I'm using playwright to extract data from a website and I want to use proxies which I get from this website : https://www.proxy-list.download/HTTPS. It doesn't work, and I'm wondering if this is because the proxies are free ? If this is the reason, can someone know where can i find proxies that will work ?
This is my code :
from playwright.sync_api import sync_playwright
import time
url = "https://www.momox-shop.fr/livres-romans-et-litterature-C055/"
with sync_playwright() as p:
browser = p.firefox.launch(
headless=False,
proxy= {
'server': '209.166.175.201:3128'
})
page = browser.new_page()
page.goto(url)
time.sleep(5)
Thank you !
CodePudding user response:
Yes, according to your link, all proxies are "dead"
Before using proxies try checking them here is one possible solution:
import json
import requests
from pythonping import ping
from concurrent.futures import ThreadPoolExecutor
check_proxies_url = "https://httpbin.org/ip"
good_proxy = set()
# proxy_lst = requests.get("https://www.proxy-list.download/api/v1/get", params={"type": "https"})

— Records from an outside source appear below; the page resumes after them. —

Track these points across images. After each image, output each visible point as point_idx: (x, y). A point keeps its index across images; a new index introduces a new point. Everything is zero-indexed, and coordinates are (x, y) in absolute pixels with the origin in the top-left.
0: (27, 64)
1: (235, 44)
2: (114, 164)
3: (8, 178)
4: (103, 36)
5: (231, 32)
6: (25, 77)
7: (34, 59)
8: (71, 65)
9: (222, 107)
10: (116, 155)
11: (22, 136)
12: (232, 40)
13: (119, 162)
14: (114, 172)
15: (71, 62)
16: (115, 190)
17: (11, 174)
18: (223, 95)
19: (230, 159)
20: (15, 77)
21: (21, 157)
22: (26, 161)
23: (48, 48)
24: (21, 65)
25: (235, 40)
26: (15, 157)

# proxies = [proxy for proxy in proxy_lst.text.split('\r\n') if proxy]
proxy_lst = requests.get("http://proxylist.fatezero.org/proxy.list")

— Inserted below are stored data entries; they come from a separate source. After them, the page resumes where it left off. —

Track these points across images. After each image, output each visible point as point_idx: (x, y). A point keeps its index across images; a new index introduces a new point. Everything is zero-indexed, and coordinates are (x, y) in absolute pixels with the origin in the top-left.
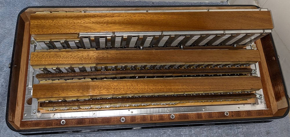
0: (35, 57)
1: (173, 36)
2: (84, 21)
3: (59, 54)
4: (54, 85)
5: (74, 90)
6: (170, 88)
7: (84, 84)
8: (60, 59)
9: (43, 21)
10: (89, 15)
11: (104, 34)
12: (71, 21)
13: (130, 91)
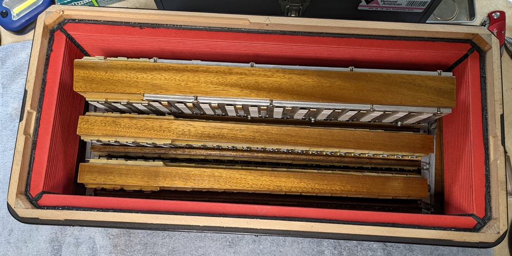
0: (84, 123)
1: (289, 108)
2: (152, 76)
3: (118, 121)
4: (109, 166)
5: (136, 177)
6: (278, 185)
7: (152, 169)
8: (120, 128)
9: (91, 72)
10: (159, 66)
11: (182, 99)
12: (133, 75)
13: (219, 185)
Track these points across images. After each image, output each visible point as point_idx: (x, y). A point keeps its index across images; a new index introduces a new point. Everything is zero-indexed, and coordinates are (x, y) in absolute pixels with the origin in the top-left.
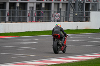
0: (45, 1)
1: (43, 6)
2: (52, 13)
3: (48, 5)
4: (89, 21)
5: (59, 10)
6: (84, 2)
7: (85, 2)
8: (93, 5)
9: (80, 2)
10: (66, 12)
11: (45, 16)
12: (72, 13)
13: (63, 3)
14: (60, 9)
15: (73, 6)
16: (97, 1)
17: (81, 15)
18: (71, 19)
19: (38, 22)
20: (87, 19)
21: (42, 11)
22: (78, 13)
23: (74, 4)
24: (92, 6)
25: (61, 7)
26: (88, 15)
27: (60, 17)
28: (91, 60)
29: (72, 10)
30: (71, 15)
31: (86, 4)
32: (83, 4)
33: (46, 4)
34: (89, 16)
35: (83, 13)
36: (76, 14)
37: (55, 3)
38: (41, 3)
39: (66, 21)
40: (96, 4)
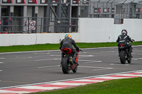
0: (14, 3)
1: (12, 10)
2: (25, 20)
3: (19, 9)
4: (77, 31)
5: (34, 16)
6: (69, 5)
7: (72, 5)
8: (83, 9)
9: (64, 5)
10: (45, 20)
11: (15, 24)
12: (53, 20)
13: (39, 6)
14: (36, 15)
15: (54, 10)
16: (87, 3)
17: (66, 23)
18: (51, 28)
19: (4, 33)
20: (75, 29)
21: (10, 18)
22: (62, 20)
23: (56, 7)
24: (82, 11)
25: (36, 12)
26: (75, 22)
27: (36, 26)
28: (81, 87)
29: (53, 16)
30: (52, 24)
31: (72, 7)
32: (68, 7)
33: (15, 7)
34: (77, 24)
35: (68, 20)
36: (59, 22)
37: (28, 6)
38: (9, 7)
39: (44, 32)
40: (86, 8)
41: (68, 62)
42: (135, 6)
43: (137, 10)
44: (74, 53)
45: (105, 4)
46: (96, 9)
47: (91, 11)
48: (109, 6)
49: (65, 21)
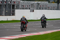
4: (14, 15)
6: (11, 4)
7: (12, 4)
9: (9, 4)
10: (1, 10)
12: (4, 10)
15: (5, 6)
16: (19, 3)
17: (10, 12)
18: (4, 14)
20: (13, 14)
22: (8, 10)
24: (16, 6)
26: (14, 11)
29: (4, 9)
30: (4, 12)
35: (11, 10)
40: (18, 5)
41: (23, 27)
42: (39, 4)
43: (40, 6)
44: (26, 23)
45: (26, 4)
46: (22, 6)
47: (20, 7)
48: (28, 4)
49: (9, 11)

proxies = (f"{json.loads(data)['host']}:{json.loads(data)['port']}" for data in proxy_lst.text.split('\n') if data)
def get_proxies(proxy):
proxies = {
"https": proxy,
"http": proxy
}
try:
response = requests.get(url=check_proxies_url, proxies=proxies, timeout=2)

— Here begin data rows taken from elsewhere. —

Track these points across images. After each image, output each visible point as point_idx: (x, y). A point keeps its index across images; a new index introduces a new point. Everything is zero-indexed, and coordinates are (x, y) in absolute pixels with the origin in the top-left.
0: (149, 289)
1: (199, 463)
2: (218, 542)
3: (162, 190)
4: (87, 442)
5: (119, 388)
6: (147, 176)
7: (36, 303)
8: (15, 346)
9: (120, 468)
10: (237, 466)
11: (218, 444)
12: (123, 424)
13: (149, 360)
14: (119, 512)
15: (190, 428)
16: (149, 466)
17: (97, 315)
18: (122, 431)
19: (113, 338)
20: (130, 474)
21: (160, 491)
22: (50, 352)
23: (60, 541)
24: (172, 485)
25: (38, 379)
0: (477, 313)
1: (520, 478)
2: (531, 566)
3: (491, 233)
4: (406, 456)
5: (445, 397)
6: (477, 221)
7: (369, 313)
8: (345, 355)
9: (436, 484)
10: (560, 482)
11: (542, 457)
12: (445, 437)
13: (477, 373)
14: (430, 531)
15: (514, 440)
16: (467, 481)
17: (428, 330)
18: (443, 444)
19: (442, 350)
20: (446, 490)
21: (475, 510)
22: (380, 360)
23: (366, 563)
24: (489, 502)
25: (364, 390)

response.raise_for_status()
if ping(target=proxies["https"].split(':')[0], count=1, timeout=2).rtt_avg_ms < 150:
good_proxy.add(proxies["https"])
print(f"Good proxies: {proxies['https']}")
except Exception:
print(f"Bad proxy: {proxies['https']}")
with ThreadPoolExecutor() as executor:
executor.map(get_proxies, proxies)
print(good_proxy)
Get a list of active proxies with ping up to 150ms.
Output:
{'209.166.175.201:8080', '170.39.194.156:3128', '20.111.54.16:80', '20.111.54.16:8123'}
But in any case, this is a shared proxy and their performance is not guaranteed. If you want to be sure that your parser will work, then it is better to buy a proxy.
I ran your code with received proxy '170.39.194.156:3128'
and for now it works